### [Exercise description]
In the records that follow, find each line with "butt" and pull it out.

### [Supplied data]
^^^^^^^^^^^^^^^^

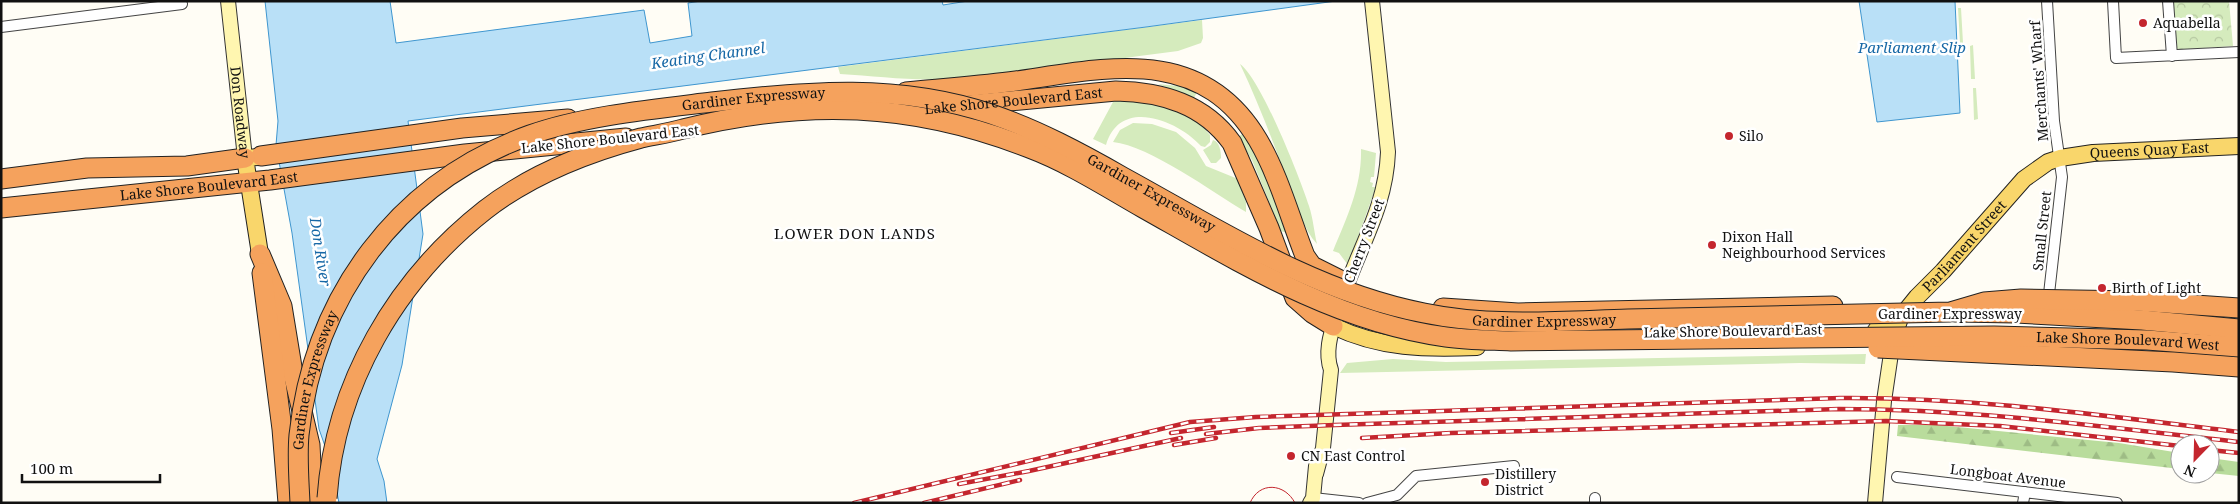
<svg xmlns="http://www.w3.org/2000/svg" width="2240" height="504" viewBox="0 0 2240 504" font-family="'Noto Serif',serif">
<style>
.grass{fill:#d5ebbd}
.forest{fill:url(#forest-firs)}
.park{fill:url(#park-crowns)}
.water{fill:#b9e0f7;stroke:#3f96cf}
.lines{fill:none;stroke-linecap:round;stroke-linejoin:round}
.street-casing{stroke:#444;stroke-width:12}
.secondary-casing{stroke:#333;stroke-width:16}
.primary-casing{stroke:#222;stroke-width:18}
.highway-casing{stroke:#222;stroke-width:21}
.street{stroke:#fff;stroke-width:10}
.secondary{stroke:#fff6b0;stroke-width:14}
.primary{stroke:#f9d66b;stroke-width:16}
.highway{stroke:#f5a25d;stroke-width:19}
.tram{stroke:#c4262e;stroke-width:1}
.rail-casing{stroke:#c4262e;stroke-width:4.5}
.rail{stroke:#fff;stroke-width:2.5;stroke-dasharray:8;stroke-linecap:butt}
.highway-bridge-casing{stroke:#222;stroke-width:21;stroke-linecap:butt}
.highway-bridge{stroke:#f5a25d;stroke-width:19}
.poi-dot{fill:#c4262e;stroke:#fff;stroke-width:2}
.labels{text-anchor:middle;stroke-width:5;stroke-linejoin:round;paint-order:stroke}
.poi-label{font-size:14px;fill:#111;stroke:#fff;text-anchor:start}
.street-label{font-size:14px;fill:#111;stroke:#fff}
.water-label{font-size:15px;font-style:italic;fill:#1768a6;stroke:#fff}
.neighbourhood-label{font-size:15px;letter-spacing:1px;fill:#111;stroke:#fff}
</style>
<defs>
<pattern id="forest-firs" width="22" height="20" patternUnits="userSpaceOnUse" patternTransform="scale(1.25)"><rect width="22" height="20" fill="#b9dc9c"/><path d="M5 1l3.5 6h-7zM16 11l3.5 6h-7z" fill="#9ebc85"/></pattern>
<pattern id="park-crowns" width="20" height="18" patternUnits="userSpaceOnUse" patternTransform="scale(1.25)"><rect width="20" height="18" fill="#d5ebbd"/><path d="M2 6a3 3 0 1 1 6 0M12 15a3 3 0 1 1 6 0" fill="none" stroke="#b6c8a1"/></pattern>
</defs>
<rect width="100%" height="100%" fill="#fffdf5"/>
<!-- grass -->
<path class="grass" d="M1958,8h3l2,35h-3z
M1202,20l1,18 -2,5 -23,8c-77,9 -154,24 -231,28 -36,2 -72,-3 -107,-5l-2,-7z
M1973,45l2,34h-4l-1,-33z
M1240,64c21,15 60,114 69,142 4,12 5,25 8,38 -14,-15 -20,-40 -28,-59 -15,-41 -30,-81 -49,-121z
M1158,84l30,3 9,5 -3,6z
M1973,88h3l2,31 -4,1z
M1117,100l46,3 41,21 -1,3 7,8v7l-5,5 -4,-1c-24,-26 -81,-49 -95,-1l-13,-6 20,-37z
M1133,123l19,1 24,8 19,16 11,18 32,13 8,23v10c-34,-20 -96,-66 -133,-70l7,-12z
M1244,133l10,14 36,87 -9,-3 -29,-71 -14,-23z
M1213,140c7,2 8,12 8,18l-5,5h-5l-8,-13 8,-5z
M1361,149l15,4 -2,24h-3l-1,5 3,1 -1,4h4l-28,78 -9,-12 -6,-2c14,-34 29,-65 28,-102z
M1866,354l-1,10 -65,-1 -460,10 7,-10 46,-4 53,3z"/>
<!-- forest -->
<path class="forest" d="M1898,425h39l182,18 61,10v16l-283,-33z
M2210,458l29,4v14l-29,-3z"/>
<!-- park -->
<path class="park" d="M2171,1h58l4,45 -58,4z"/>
<!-- water -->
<path class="water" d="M265,1h125l6,42 248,-33 6,33 42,-7 -4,-33 13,-2h241l1,4 25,-4h368l-190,26 -738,94 15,113 -21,131 -25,94 7,22 3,22h-48l-7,-37 -13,-37 -27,-196 -16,-88 2,-24z
M1859,1h96l5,112 -83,9z"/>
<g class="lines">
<defs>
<path id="street" d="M2047,1l7,120 8,56 -14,126
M2113,1l3,57 123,-6
M2168,1l4,55
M1,27l181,-23
M1897,477l220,26
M1313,498l46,5
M1367,503l30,-8 19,-19 98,-10
M1595,503v-5
M2023,503l2,-11"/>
<g id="secondary">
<path id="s1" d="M228,1l17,157"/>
<path d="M1344,293c17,-49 42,-87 44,-141l-16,-151"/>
<path d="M1316,474l7,-26 8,-78c-6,-17 -1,-35 5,-52"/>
<path d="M1310,503l3,-5 3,-32"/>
<path d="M1875,503l9,-102 9,-61"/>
</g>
<g id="primary">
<path d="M258,157l-13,1 15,96"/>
<path d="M1333,326c48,23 92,23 144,21"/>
<path id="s2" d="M1876,330h20l4,-12 17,-21 26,-26 81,-92 24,-17 12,-4 33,-5 146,-7"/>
</g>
<g id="highway">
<path d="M906,92c37,-4 74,-6 110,-11 91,-13 185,-37 242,59 21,36 32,78 47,116l7,10 30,15"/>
<path id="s3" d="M905,111l211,-20c46,1 88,13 116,52l37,85 26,70 17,15 21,13"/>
<path d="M261,156l201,-28 106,-9"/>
<path d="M1,179l86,-11 100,-2 58,-8"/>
<path id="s4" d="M1,208l269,-28 195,-26 161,-16"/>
<path d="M260,254l22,52 11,67 17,72 3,58"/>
<path d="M262,273l20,156 6,74"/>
<path d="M1443,308l75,5 315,-7"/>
<path d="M1955,312l61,1"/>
</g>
</defs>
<!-- street casing -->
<use href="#street" class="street-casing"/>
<!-- secondary casing -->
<use href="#secondary" class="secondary-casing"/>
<!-- primary casing -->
<use href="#primary" class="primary-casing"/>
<!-- highway casing -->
<use href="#highway" class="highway-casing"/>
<!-- street -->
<use href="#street" class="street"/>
<!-- secondary -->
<use href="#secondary" class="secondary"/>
<!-- primary -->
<use href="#primary" class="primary"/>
<!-- highway -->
<use href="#highway" class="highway"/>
<!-- tram -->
<path class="tram" d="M1250,503c9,-22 35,-20 45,0"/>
<defs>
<path id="rail" d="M1171,433l43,-6
M1206,434l53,-6 76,-3 504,-16c134,0 267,18 400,33
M1362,438l89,-5 435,-12 114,5 180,20
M1174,445l42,-7
M2210,450l29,3
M959,484l70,-13 152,-33
M854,503l336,-81 66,-5 584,-19c134,-1 266,18 399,34
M924,503l96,-23"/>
</defs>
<!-- rail casing -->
<use href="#rail" class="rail-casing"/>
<!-- rail -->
<use href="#rail" class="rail"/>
<defs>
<g id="highway-bridge">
<path d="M2016,313l126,7 97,9"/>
<path d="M1878,348l295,14 66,5"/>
<path id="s5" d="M327,498c8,-114 69,-218 158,-288 45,-35 100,-57 156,-72 14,-3 28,-5 42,-9 121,-30 229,-27 346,19 40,15 77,39 114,60 96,54 192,114 303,129 21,3 43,3 65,4l483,-5 153,4 92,7"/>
<path id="s6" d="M300,503c-1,-23 -3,-46 -1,-68 15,-139 99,-253 231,-300 53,-19 125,-26 182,-33 96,-11 186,-19 279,12 47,16 90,39 132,63 97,53 192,115 301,136 66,14 137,8 204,6 107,-2 214,-4 322,-7l34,-10 37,-3 116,2 102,7"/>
</g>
</defs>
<!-- highway-bridge casing -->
<use href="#highway-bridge" class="highway-bridge-casing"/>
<!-- highway-bridge -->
<use href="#highway-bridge" class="highway-bridge"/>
</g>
<!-- markers -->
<g class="poi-dot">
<circle cx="2143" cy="23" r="5"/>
<circle cx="1729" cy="136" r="5"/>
<circle cx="1712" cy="245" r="5"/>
<circle cx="2102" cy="288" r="5"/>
<circle cx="1291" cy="456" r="5"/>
<circle cx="1485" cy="482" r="5"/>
</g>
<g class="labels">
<!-- poi labels -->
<g class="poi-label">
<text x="2153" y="28">Aquabella</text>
<text x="1739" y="141">Silo</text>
<text x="1722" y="242">Dixon Hall<tspan x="1722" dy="16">Neighbourhood Services</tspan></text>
<text x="2112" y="293">Birth of Light</text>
<text x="1301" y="461">CN East Control</text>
<text x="1495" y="479">Distillery<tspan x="1495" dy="16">District</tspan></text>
</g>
<!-- street labels -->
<g class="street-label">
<text transform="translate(2039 81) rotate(-94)" y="5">Merchants' Wharf</text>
<text dy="5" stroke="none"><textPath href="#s6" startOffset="695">Gardiner Expressway</textPath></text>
<text dy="5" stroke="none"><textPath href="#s3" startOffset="109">Lake Shore Boulevard East</textPath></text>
<text dy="5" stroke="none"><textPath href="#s1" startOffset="112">Don Roadway</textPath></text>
<text transform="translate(610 139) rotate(-6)" y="5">Lake Shore Boulevard East</text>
<text dy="5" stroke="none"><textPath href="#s2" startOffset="351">Queens Quay East</textPath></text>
<text dy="5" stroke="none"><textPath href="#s4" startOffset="209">Lake Shore Boulevard East</textPath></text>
<text dy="5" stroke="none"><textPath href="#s6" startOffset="1114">Gardiner Expressway</textPath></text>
<text transform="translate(2042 231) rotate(-84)" y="5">Small Street</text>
<text transform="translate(1364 241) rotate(-69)" y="5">Cherry Street</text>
<text dy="5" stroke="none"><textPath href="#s2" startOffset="129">Parliament Street</textPath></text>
<text x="1950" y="319">Gardiner Expressway</text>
<text dy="5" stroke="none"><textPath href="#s6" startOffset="1534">Gardiner Expressway</textPath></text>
<text transform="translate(1733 331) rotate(-1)" y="5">Lake Shore Boulevard East</text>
<text dy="5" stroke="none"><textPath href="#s5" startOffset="2049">Lake Shore Boulevard West</textPath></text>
<text dy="5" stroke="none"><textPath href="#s6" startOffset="125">Gardiner Expressway</textPath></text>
<text transform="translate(2008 476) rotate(7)" y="5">Longboat Avenue</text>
</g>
<!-- water labels -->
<g class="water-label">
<text x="1912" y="53">Parliament Slip</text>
<text transform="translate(708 56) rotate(-8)" y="5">Keating Channel</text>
<text transform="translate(320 252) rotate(81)" y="5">Don River</text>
</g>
<!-- neighbourhood labels -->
<g class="neighbourhood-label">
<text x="855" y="239">LOWER DON LANDS</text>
</g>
</g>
<!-- border -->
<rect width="2240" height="504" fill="none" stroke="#111111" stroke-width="5"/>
<!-- north arrow -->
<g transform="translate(2195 459) rotate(203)"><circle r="24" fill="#ffffff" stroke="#a0a0a0"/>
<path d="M0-4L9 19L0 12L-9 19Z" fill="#c4262e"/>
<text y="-8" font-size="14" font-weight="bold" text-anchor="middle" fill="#111111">N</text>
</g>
<!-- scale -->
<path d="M22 474v8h138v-8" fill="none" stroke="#111111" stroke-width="2.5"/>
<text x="30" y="474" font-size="15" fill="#111111" stroke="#ffffff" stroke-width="4" paint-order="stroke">100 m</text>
</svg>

^^^^^^^^^^^^^^^^

### [Your response]
.rail{stroke:#fff;stroke-width:2.5;stroke-dasharray:8;stroke-linecap:butt}
.highway-bridge-casing{stroke:#222;stroke-width:21;stroke-linecap:butt}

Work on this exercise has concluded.